Racing the Kernel
Some people still think that shared-memory concurrency is a good programmers' model for taking advantage of multicore processors. This makes reasoning about your code very difficult, which encourages bugs (and security holes).
The most striking example was found in most system-call interception frameworks a little while ago. They all tend to work in roughly the same way:
- The userspace process issues a system call.
- The interception framework validates the arguments and decides which privilege level the call should have (or if it should proceed at all).
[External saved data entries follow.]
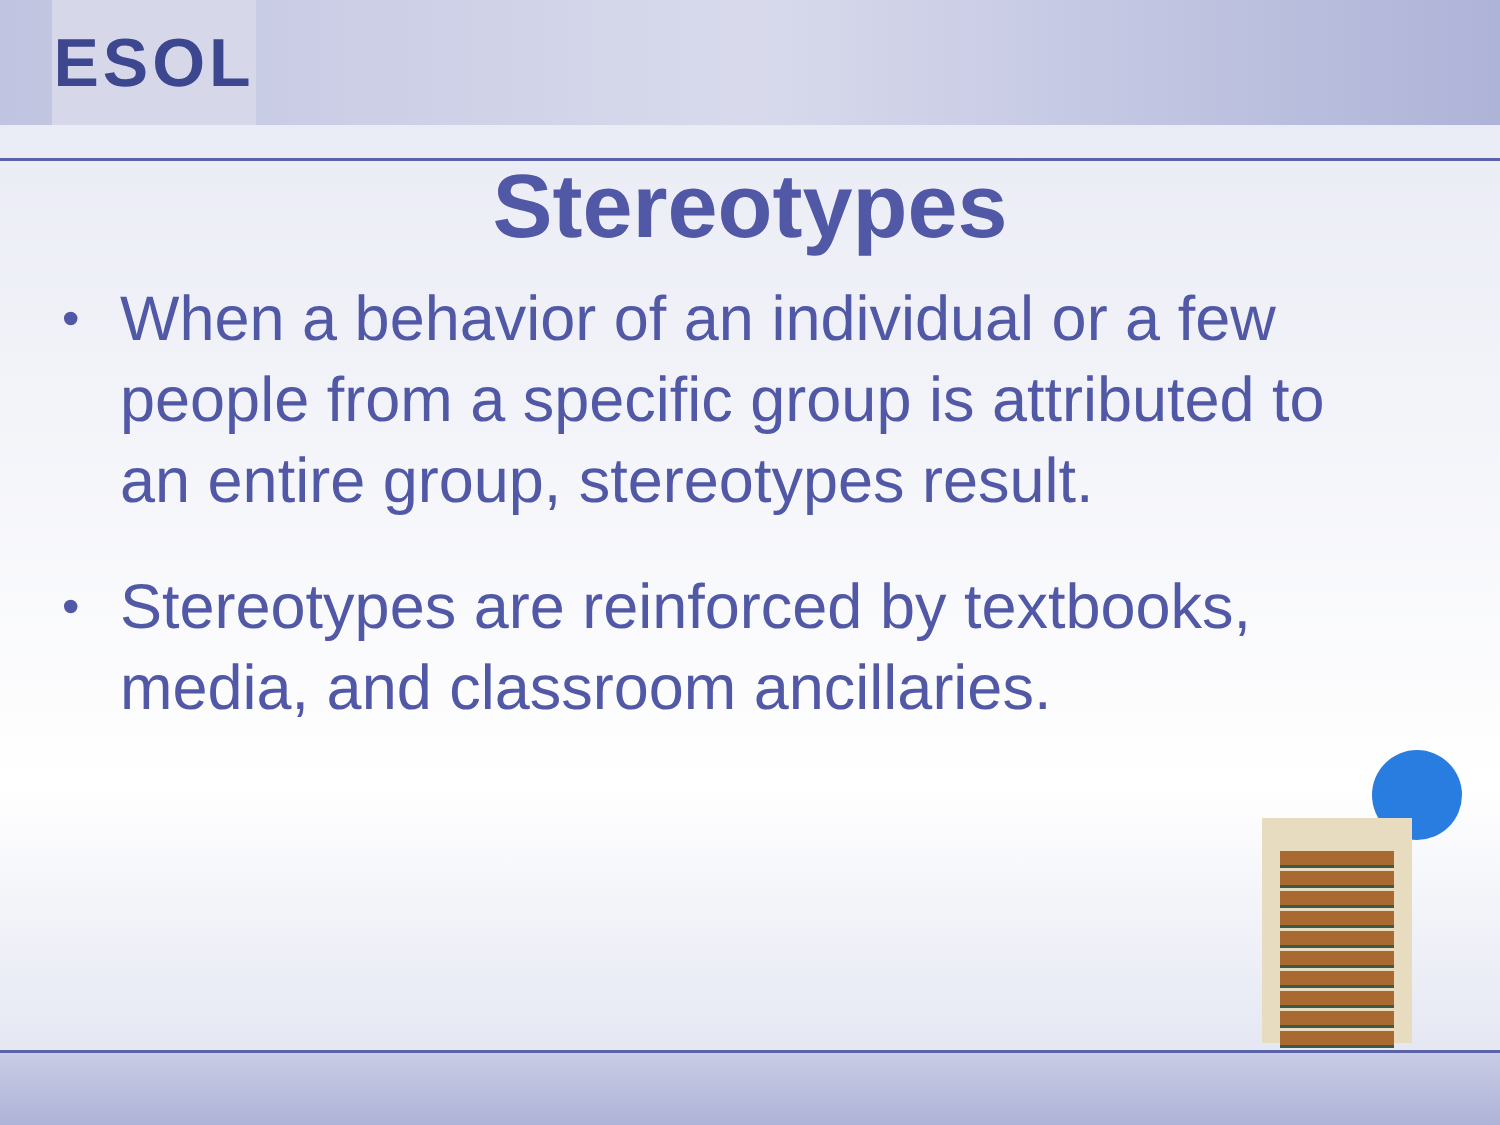ESOL
Stereotypes
• When a behavior of an individual or a few people from a specific group is attributed to an entire group, stereotypes result.
• Stereotypes are reinforced by textbooks, media, and classroom ancillaries.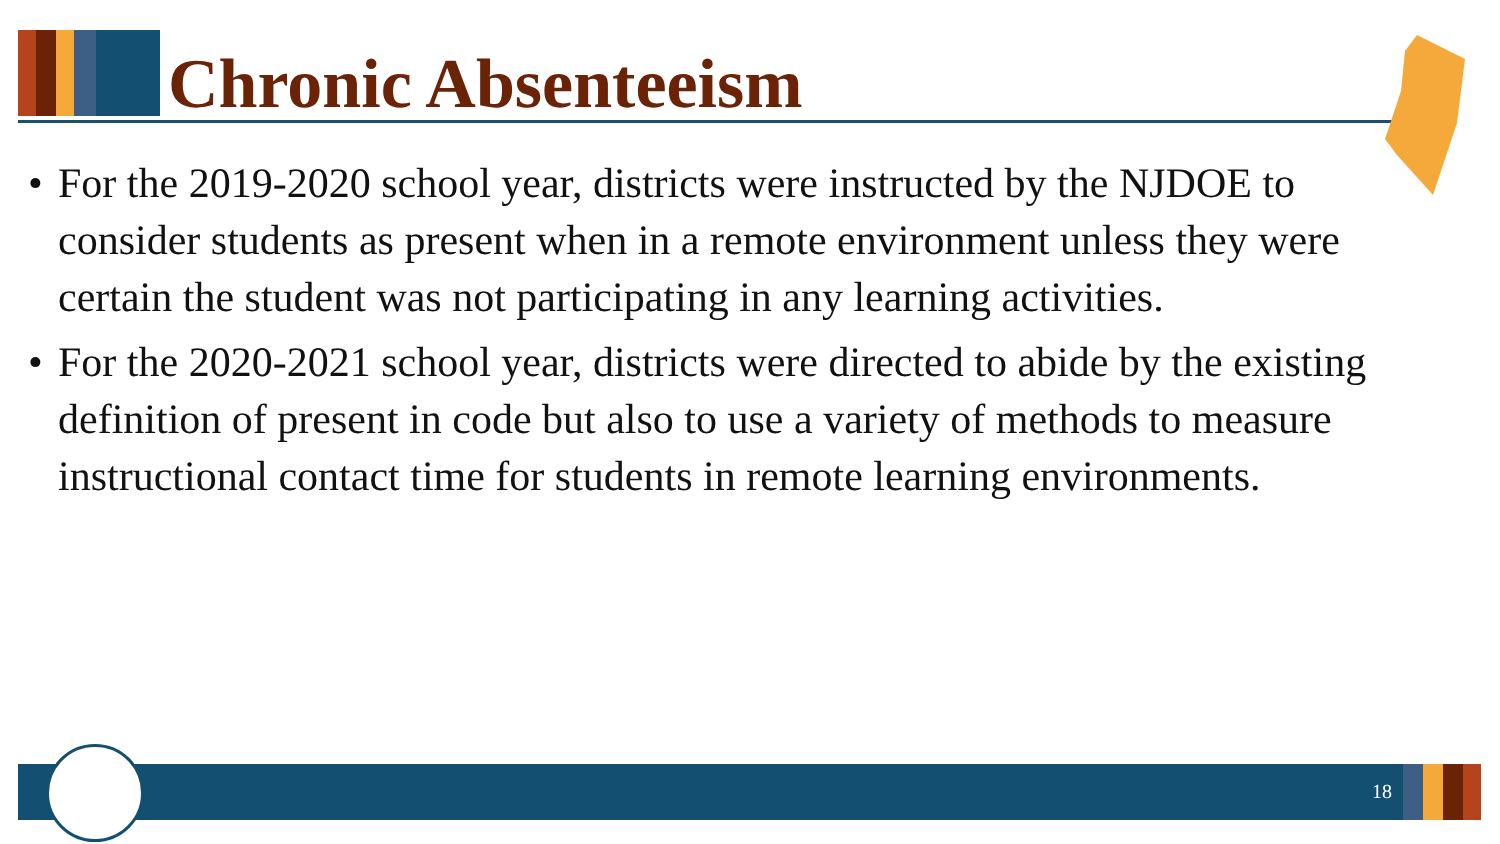Chronic Absenteeism
• For the 2019-2020 school year, districts were instructed by the NJDOE to consider students as present when in a remote environment unless they were certain the student was not participating in any learning activities.
• For the 2020-2021 school year, districts were directed to abide by the existing definition of present in code but also to use a variety of methods to measure instructional contact time for students in remote learning environments.
18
- The kernel handles the call.
Unfortunately, this has a slightly non-obvious flaw. Many system calls take pointers as arguments. The kernel typically is mapped into each process's address space (but marked as only accessible in privileged mode), so the system call handler in the kernel can access the destination of these pointers cheaply (without copying). Even if it can't access them directly on platforms where the kernel has a completely separate address space, typically it still can map the relevant parts of the process's address space cheaply. If you issue a system call with a pointer, there's an optional step 2a:
2a. Another thread modifies the data pointed to by the pointer argument.
In this case the system call handler proceeds with something that it believes to have been validated—but now it isn't. A trivial example might be the bind() system call, which takes the information about the local address as a pointer argument. The interception framework would first check that you were requesting to bind to a non-privileged port, and then allow it. Your second thread would change the port number to a privileged port, and the call would proceed. This issue leads to a number of privilege-elevation vulnerabilities.
The same problem is possible in userspace code using privilege separation, if it uses shared memory. The simplest solution is always to copy an entire memory region into the privileged process before processing it. This technique is fine for small amounts of data, but not ideal for larger ones. Unfortunately, no good solution exists for this problem, other than not to use shared memory, and that's typically slower. Even something like a pipe requires data to be copied into a shared buffer and then copied out. Future operating systems may include something partway between a pipe and a shared memory buffer, where the buffer is in the receiver's address space but writes can be done only via the kernel, and permitted only when the receiver indicates that space is available. This capability isn't likely to appear in the short term, though.